ひとりFBI ~Football Bureau of Investigation~BACK NUMBER
速いぞ、早いぞ長谷川トーキョー。
多摩川クラシコはマンC対リバプール。
text by
北條聡Satoshi Hojo
photograph byGetty Images
posted2018/05/04 07:00
第11節時点で2位のFC東京。川崎との多摩川クラシコは上位対決ということもあり重要度の高い一戦だ。
高萩は「奪取とパス」がセットに。
目下、首位を突っ走る広島に初めて土をつけた試合もそうだ。敵のビルドアップ(後ろからの組み立て)を破壊して、いとも簡単にゴールを奪ってみせた。

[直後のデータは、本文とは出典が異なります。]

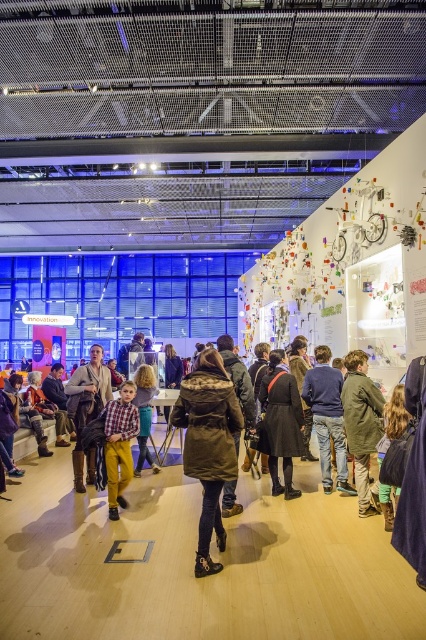
You are an artist planning to hang a large painting between the green textured jacket at lower right and the dark blue sweater at center. Which object should you avoid placing the painting in front of to ensure it doesn

You should avoid placing the painting in front of the green textured jacket at lower right because it is shorter than the dark blue sweater at center, so the painting might be partially obscured if placed there.

Consider the image. You are a visitor in this exhibition space and you see the green textured jacket at lower right and the dark blue sweater at center. Which one is placed higher on the display?

The green textured jacket at lower right is positioned over the dark blue sweater at center, so it is placed higher.

You are an artist planning to paint a scene of this exhibition space. You want to ensure the sizes of the green textured jacket at lower right and the dark blue sweater at center are accurate. Which object should you paint as the smaller one?

The green textured jacket at lower right should be painted as the smaller one since it is smaller than the dark blue sweater at center according to the description.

「わがチームの『司令塔』とは人ではない。ゲーゲンプレッシングだ」
そう語ったのは、ドイツの名将ユルゲン・クロップだが、FC東京の司令塔もボールを失った瞬間に発動するカウンタープレスだろう。そこで高萩洋次郎と橋本拳人という2人のセントラルMFが効いている。とにかく、ボールへの寄せが速く、激しい。

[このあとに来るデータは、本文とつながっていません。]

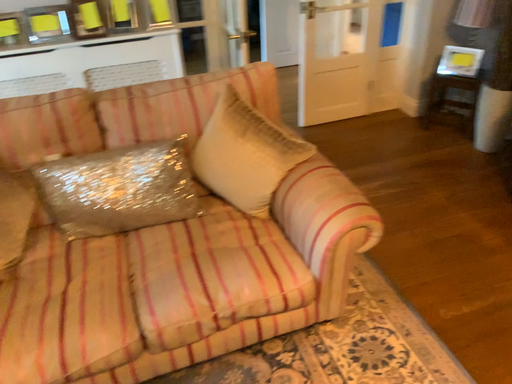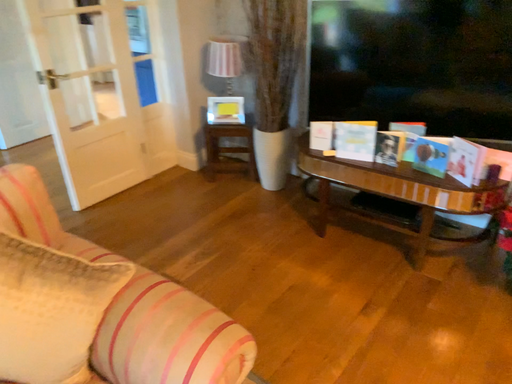
Question: Which way did the camera rotate in the video?

Choices:
 (A) rotated upward
 (B) rotated downward

Answer: (A)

ミドルゾーンで効率よくボールを奪えるのも、彼らの働きに拠るところが大きい。高萩に至っては「奪取とパス」がセットになっている。奪った直後のキラーパスで決定機をつくってしまうのだから、話が早い。
反撃に転じた瞬間、味方のボールを追い越す動きも速い。鹿島に逆転勝ちした試合が、そうだ。右サイドバックの室屋成が後ろから脱兎のごとくライン裏に走り抜け、値千金の決勝ゴールをぶち込んでいる。
J随一の韋駄天・永井が止まらない!
例のボールを持ったら前へ――という動きが徹底されている。いや、それ以上に味方に対する信頼が深まっている証拠だろう。いくら前へと言われたところで、すぐにボールを失うリスクがあれば、おいそれとは前に出て行けないからだ。
そして、速いと言えば、何と言ってもこの人である。永井謙佑だ。J1随一の韋駄天が2トップの一角に収まってから、快進撃が始まったと言ってもいいくらいだろう。
走る、走る。相手ディフェンスの裏へガンガン走って、味方のパスを引き出す動きはもとより、サイドに開いてアシスト役に回り、相棒ディエゴ・オリヴェイラのゴールラッシュにひと役買っている。
ボールを失えば、快足を飛ばして瞬く間に相手ディフェンダーをロックオンだ。長谷川監督は永井について「ようやくフォワードとしての感覚が戻ってきた」と話す。長い間、ウイングで起用されてきた副作用で、FWらしい働きを演じるのに時間がかかった。
先週末の名古屋戦まで3戦連発。もはや、どうにも止まらない勢いだ。本来のポジションに戻ったことといい、チームの戦い方といい、永井にとっては、もってこいの環境だろう。選手の持ち味を生かすも殺すも、指導者(の使い方)次第――の好例だろうか。